Afua Hirst, in tipico stile Guardian, offre il consueto mix di enti internazionali, ONG, registi e cantanti (http://www.guardian.co.uk/world/2012/jul/06/mali-braced-military-intervention-somalia?intcmp=239).  L'UNICEF denuncia il reclutamento forzato di centinaia di minorenni in “gruppi armati”, casi di violenza su bambine, morti e ferimenti dovuti a esplosioni di mine. L'ECOWAS (Economic Community of West African States) sta riflettendo sull'opportunità di inviare fino a 5.000 militari contro “l'escalation dell'estremismo islamico”, ma il direttore delle relazioni esterne si preoccupa dell'inevitabile “guerriglia urbana, perchè hanno occupato il centro delle maggiori città del nord, non indossano uniformi, sarà difficile distinguerli dai civili locali” (guarda caso il problema dell'esercito israeliano).  Tuttavia il Consiglio di Sicurezza dell'ONU non ha (ancora) appoggiato il ventilato intervento dell'ECOWAS, limitandosi a sollecitare sanzioni e a condannare la distruzione dei monumenti.  Un anonimo rappresentante di una ONG teme che il Mali diventi “la nuova Somalia”.  I cittadini possono pero' trovare conforto nelle manifestazioni settimanali nella capitale, Bamako, guidate da leader culturali come il regista Cheick Oumar Sissoko, mentre i rapper Les Sofas de la République (che non sono i divani bensì i Guerrieri della Repubblica) hanno inciso due singles per criticare sia il governo civile spodestato che quello militare che lo ha rimpiazzato. L'articolo si chiude lamentando il fatto che l'instabilità politica abbia portato alla fuga degli investitori e alla sospensione degli aiuti bilaterali, centinaia di milioni di dollari dai quali il Paese era completamente dipendente; la Banca Mondiale in particolare ha sospeso aiuti per un miliardo di dollari, cosa che appare ragionevole visto che al momento non vi sono amministratori affidabili per questo denaro.
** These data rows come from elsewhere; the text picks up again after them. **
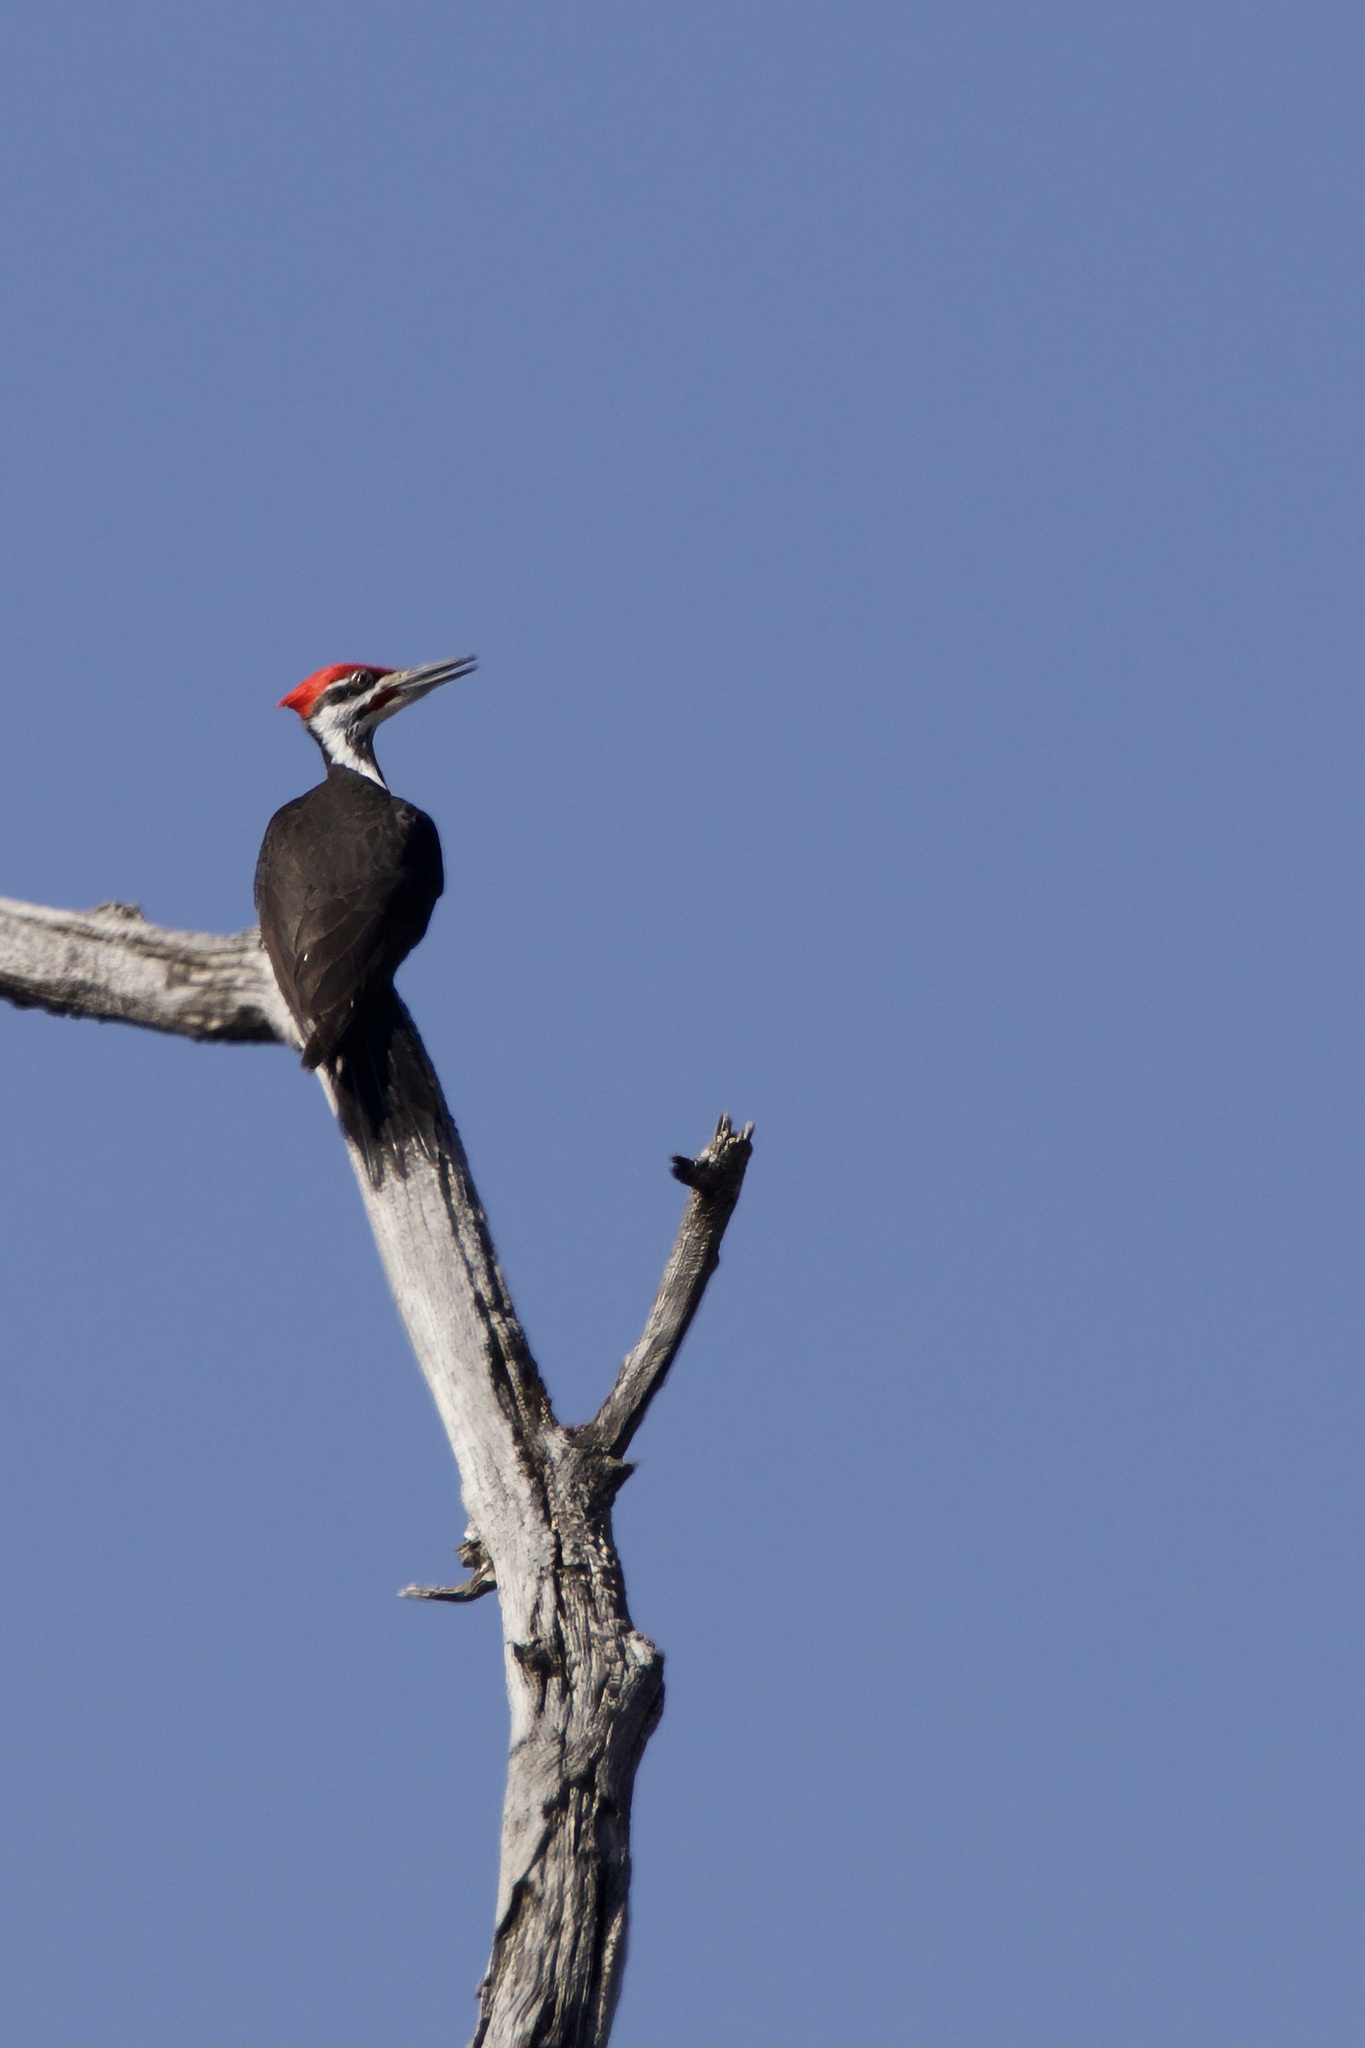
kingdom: Animalia
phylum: Chordata
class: Aves
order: Piciformes
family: Picidae
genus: Dryocopus
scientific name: Dryocopus pileatus
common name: Pileated woodpecker
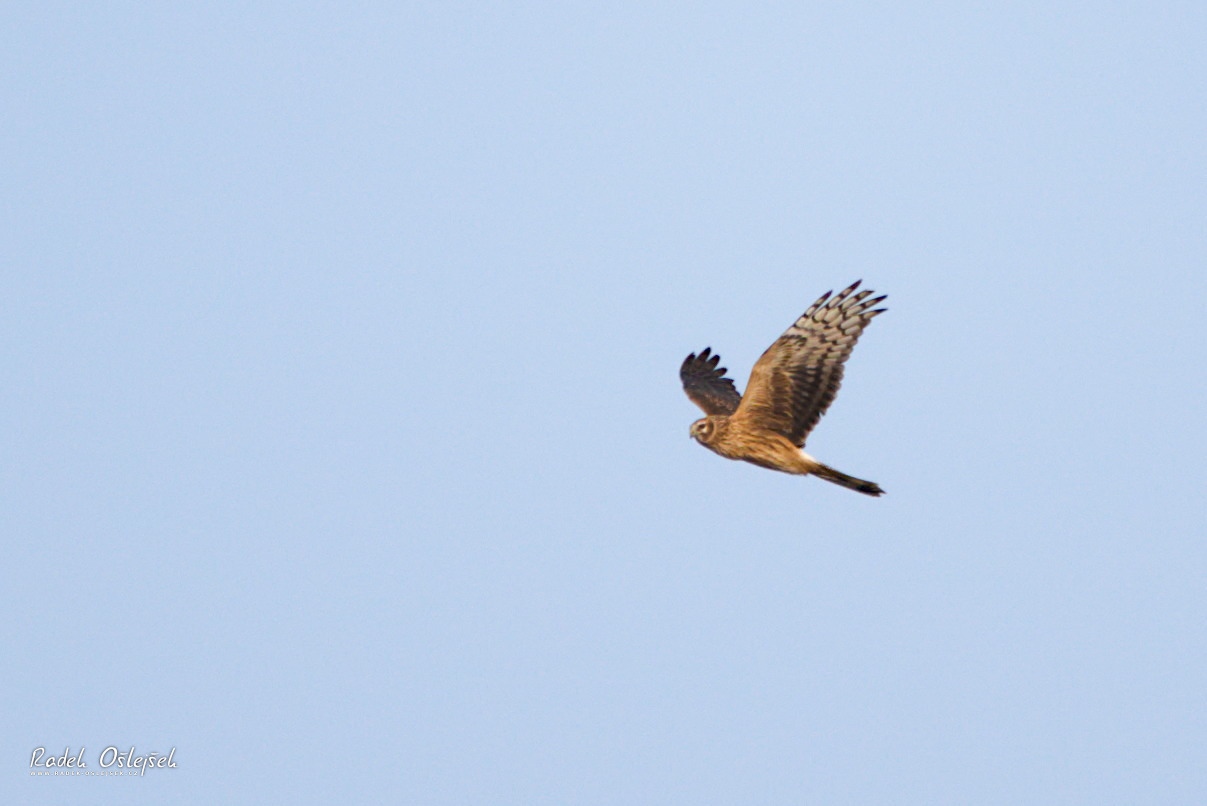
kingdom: Animalia
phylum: Chordata
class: Aves
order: Accipitriformes
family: Accipitridae
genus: Circus
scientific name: Circus cyaneus
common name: Hen harrier
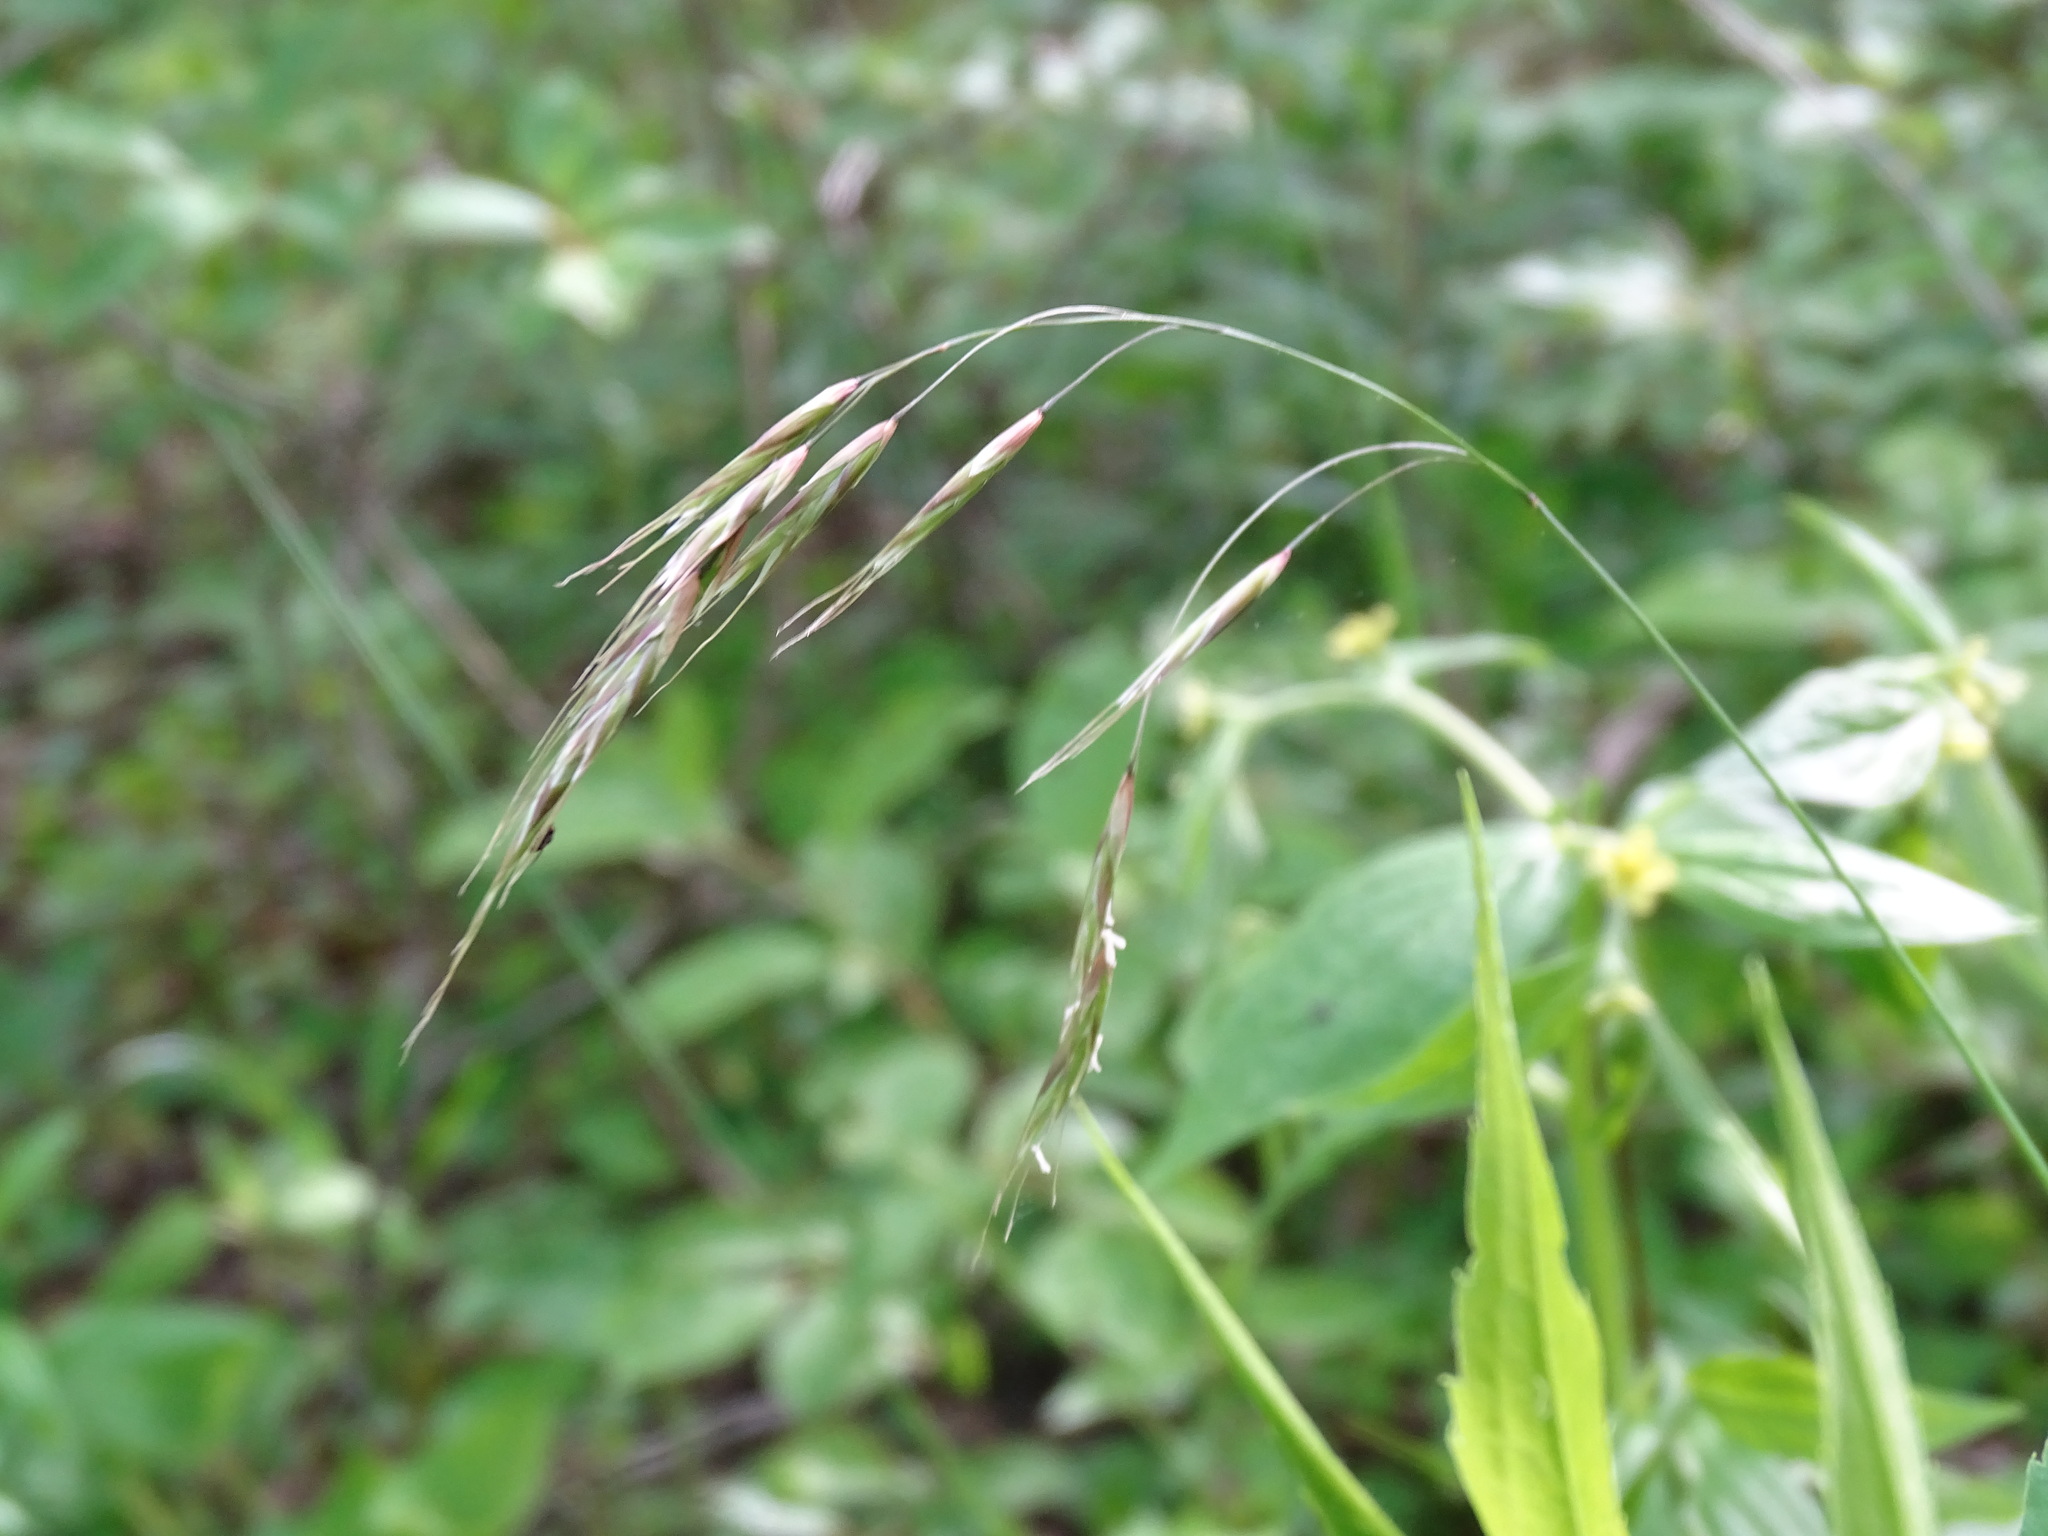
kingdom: Plantae
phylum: Tracheophyta
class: Liliopsida
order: Poales
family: Poaceae
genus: Schizachne
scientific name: Schizachne purpurascens
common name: False melic
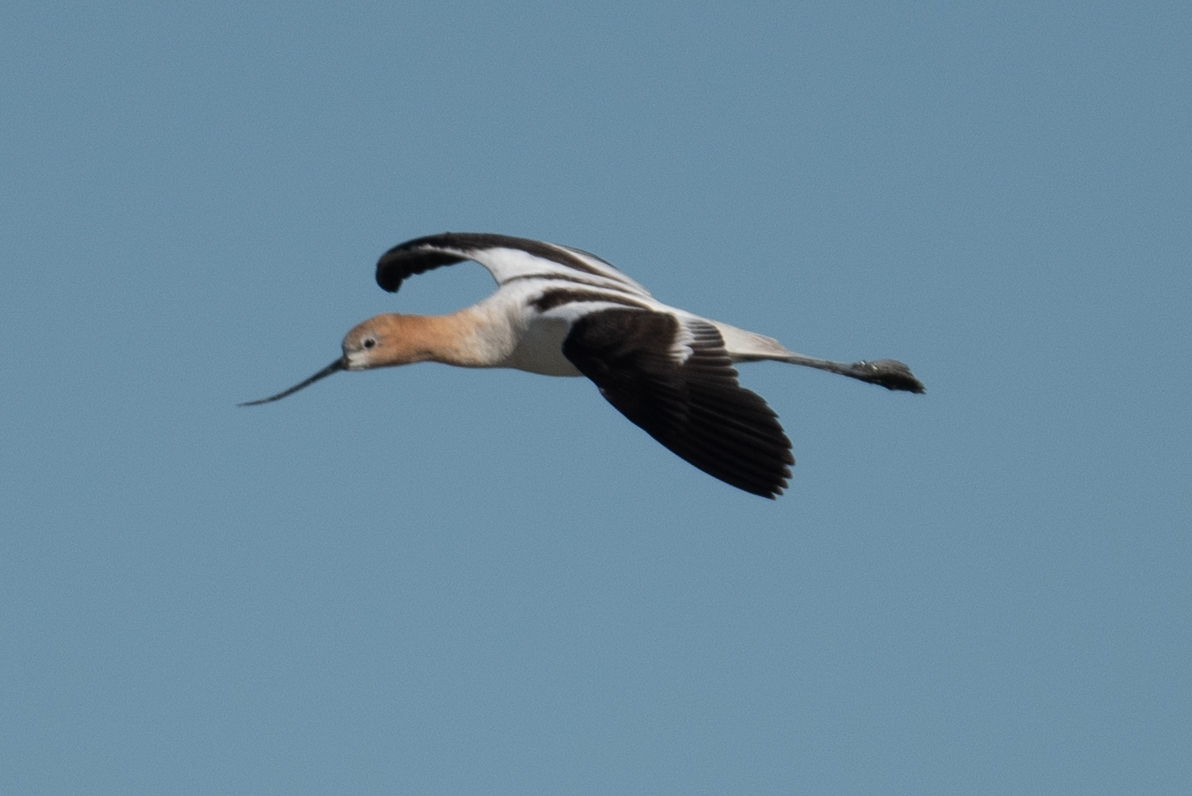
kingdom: Animalia
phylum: Chordata
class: Aves
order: Charadriiformes
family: Recurvirostridae
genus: Recurvirostra
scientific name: Recurvirostra americana
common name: American avocet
Ad Afua Hirst va riconosciuto il merito, in altri articoli, di aver ammesso il ruolo della   “primavera araba della Libia” nel disastro del Mali, se non altro in termini di proliferazione delle armi, perché “le potenze straniere non hanno sorvegliato i confini libici e impedito il flusso di armi verso i Paesi limitrofi”, specialmente ad opera dei tuareg, assoldati e militarizzati da Gheddafi per la lotta ai gruppi ribelli (http://www.guardian.co.uk/global-development/poverty-matters/2012/mar/22/mali-mutineers-maintain-tradition-tolerance-turbulence).

Non ho nessunissima simpatia per i distruttori di tombe, moschee e biblioteche (che sia geograficamente o culturalmente vicina o lontana, ogni testimonianza della storia degli uomini attraverso i millenni è anche la nostra storia), ma devo dire che ho provato grande ammirazione per la chiarezza con la quale, parlando a un inviato dell'Independent (http://www.independent.co.uk/news/world/africa/militants-destroy-tombs-in-timbuktu-7904119.html), si sono espressi i portavoce di Ansar Dine. Delle Nazioni Unite e della Corte Internazionale di Giustizia dell'Aja se ne infischiano altamente, perché non li riconoscono: “L'unico tribunale che riconosciamo è la divina corte della Sharia”. Le tombe dei santi sufi vanno rase al suolo perché sono idolatre, e le future generazioni potrebbero “confondersi” e venerarle “come se fossero Dio”. Dell'impatto sul turismo,fino a poco tempo fa uno dei punti di forza di Timbuktu, poi, gliene importa ancor meno: “Siamo contro il turismo. Promuove la dissolutezza”.

Ecco, pur esecrando quello che dicono ne ammiro la chiarezza.  Questa gente sa quello che vuole e ha una scala di valori di riferimento, in base alla quale agisce (purtroppo) di conseguenza; anche in questo consiste il suo potere di attrazione e la sua forza. Come vorrei che anche noi occidentali, cosi' insuperabili nell'analisi degli alberi e cosi' miopi davanti alle foreste, avessimo ben chiaro quello che vogliamo, e soprattutto quello che non siamo disposti ad accettare, in casa nostra e fuori di essa - soprattutto prima di avventurarci in imprese neocoloniali dall'esito incerto o di tendere la mano dell'amicizia in discorsi retorici.  Anche i   “militanti” ci rispetterebbero di più.